Music at the Southfield Church closes its 10th season on Saturday, June 27, 2026 at 7:00 PM with an evening devoted entirely to the solo piano — and to one of the most distinguished pianists to grace the series’ stage. Peter Orth, winner of the Naumburg International Piano Competition and a former collaborator with the Chicago Symphony, the Boston Symphony, the Philadelphia Orchestra, and the New York Philharmonic, performs a program of Mendelssohn, Beethoven, Ravel, and Chopin at the historic Southfield Church, 234 Norfolk Road, Southfield Village, New Marlborough, Massachusetts. Admission is free.
The concert is also a homecoming of a kind. After more than three decades performing and teaching across Europe — and recording an extensive catalog of piano quintet literature with the celebrated German Auryn String Quartet — Orth has recently returned to Pennsylvania, where his musical life began. He brings with him a depth of experience and artistic authority that few pianists of any era can claim.
The recital opens with five of Mendelssohn’s Songs Without Words — short, luminous piano pieces that distill the essence of vocal melody into the instrument’s own voice. Mendelssohn wrote more than forty of them across his lifetime, and in the hands of a pianist of Orth’s sensitivity they are anything but miniatures: each one a complete emotional world in a few minutes of music.
Beethoven’s Waldstein Sonata, Op. 53, follows — one of the towering works of the piano literature. Written in 1804, at the threshold of Beethoven’s heroic middle period, the Waldstein is a work of breathtaking scope and invention. Its opening movement drives forward with almost orchestral force; its slow introduction builds to a radiant Rondo finale that dissolves into shimmering cascades of sound. It is music that tests both the pianist and the piano.
After intermission, Ravel’s Le Tombeau de Couperin offers a striking shift in palette — and a quietly devastating one. Written between 1914 and 1917, each of its six movements is dedicated to a friend of Ravel’s who died in the First World War. The music looks backward in form, drawing on the Baroque suite, while grieving something entirely of its own moment. In its restraint and crystalline precision, it is among the most moving anti-monuments in the repertoire.
The recital closes with two late Chopin works: the Nocturne in E-flat Major and the Ballade No. 4 in F minor — the last and most complex of the four Ballades, widely considered one of the greatest works ever written for the piano. Its long, arching trajectory from lyrical calm to devastating conclusion has few equals in the literature. It is a fitting close to a season — and to a decade.

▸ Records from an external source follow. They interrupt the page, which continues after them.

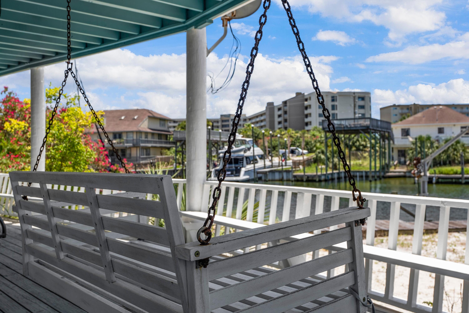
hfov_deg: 53.1
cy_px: 156
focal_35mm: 36
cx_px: 234
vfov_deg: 36.9
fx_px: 469
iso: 50
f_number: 4.5
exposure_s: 1/400
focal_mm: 24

Peter Orth began his musical life in suburban Philadelphia and pursued his studies at The Juilliard School on full scholarship under the legendary Russian-American pedagogue Adele Marcus. Rudolf Serkin subsequently invited him to the Marlboro Festival and to his newly-formed Institute for Young Performing Musicians in Vermont.

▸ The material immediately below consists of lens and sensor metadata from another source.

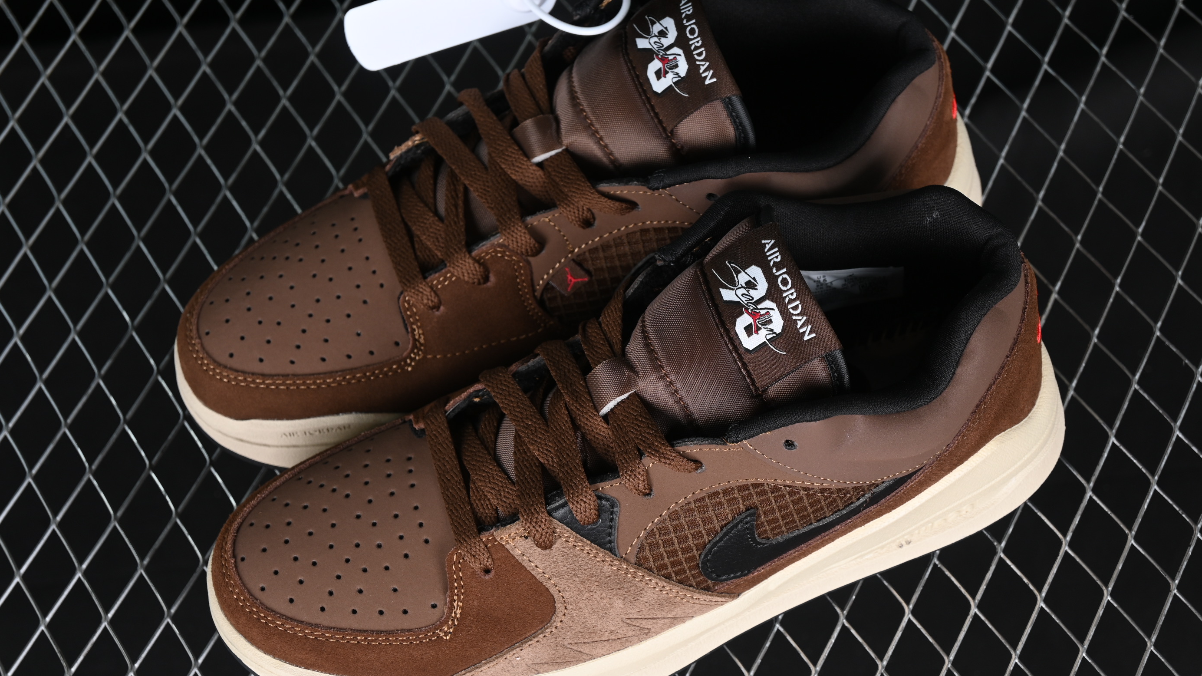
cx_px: 603
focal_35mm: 79
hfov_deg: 26.9
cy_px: 346
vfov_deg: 15.3
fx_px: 2518
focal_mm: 50
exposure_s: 1/50
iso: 160
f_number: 6.3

In 1979, Orth won First Prize in the Naumburg International Piano Competition — given that year in memory of the great American pianist William Kapell — launching a career that brought him to Carnegie Hall, Alice Tully Hall, Zankel Hall, and the stages of major orchestras across the country. He performed under Zubin Mehta, Leonard Slatkin, Herbert Blomstedt, and Kiril Kondrashin, among others. Following his Carnegie Hall orchestral debut, Peter G. Davis wrote in New York Magazine that “Orth is a major talent.” He was subsequently awarded the Shura Cherkassky Prize by the 92nd Street Y.

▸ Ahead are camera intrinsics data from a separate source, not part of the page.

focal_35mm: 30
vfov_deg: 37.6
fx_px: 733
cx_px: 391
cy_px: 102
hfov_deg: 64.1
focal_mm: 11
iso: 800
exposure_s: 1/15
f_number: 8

In the late 1980s, Orth encountered French pianist Paul Doguereau — who had known Maurice Ravel personally and had studied with the great Egon Petri, himself a pupil of Busoni, as well as with Emil von Sauer and Ignace Paderewski. Their work together revolutionized his approach to the keyboard. Around the same time, the legendary Romanian conductor Sergiu Celibidache invited him to his master classes in Mainz, Germany.
In 1991, Orth met the Auryn String Quartet at the Kuhmo Festival in Finland, beginning an artistic partnership that would eventually bring him to Germany, where he was Professor at the Detmold Hochschule fur Musik and recorded much of the piano quintet literature with the quartet. His recording of Beethoven’s Diabelli Variations for the Challenge label received the Classic Central Golden Label Award.
Peter Orth and his husband, British violist Stewart Eaton of the Auryn Quartet, have recently returned to Pennsylvania to make their permanent home.
Concerts are free. A retiring offering is collected as patrons exit, and an ice cream social on the lawn — weather permitting — follows each performance. The Southfield Church is located at 234 Norfolk Road in Southfield Village, New Marlborough, Massachusetts.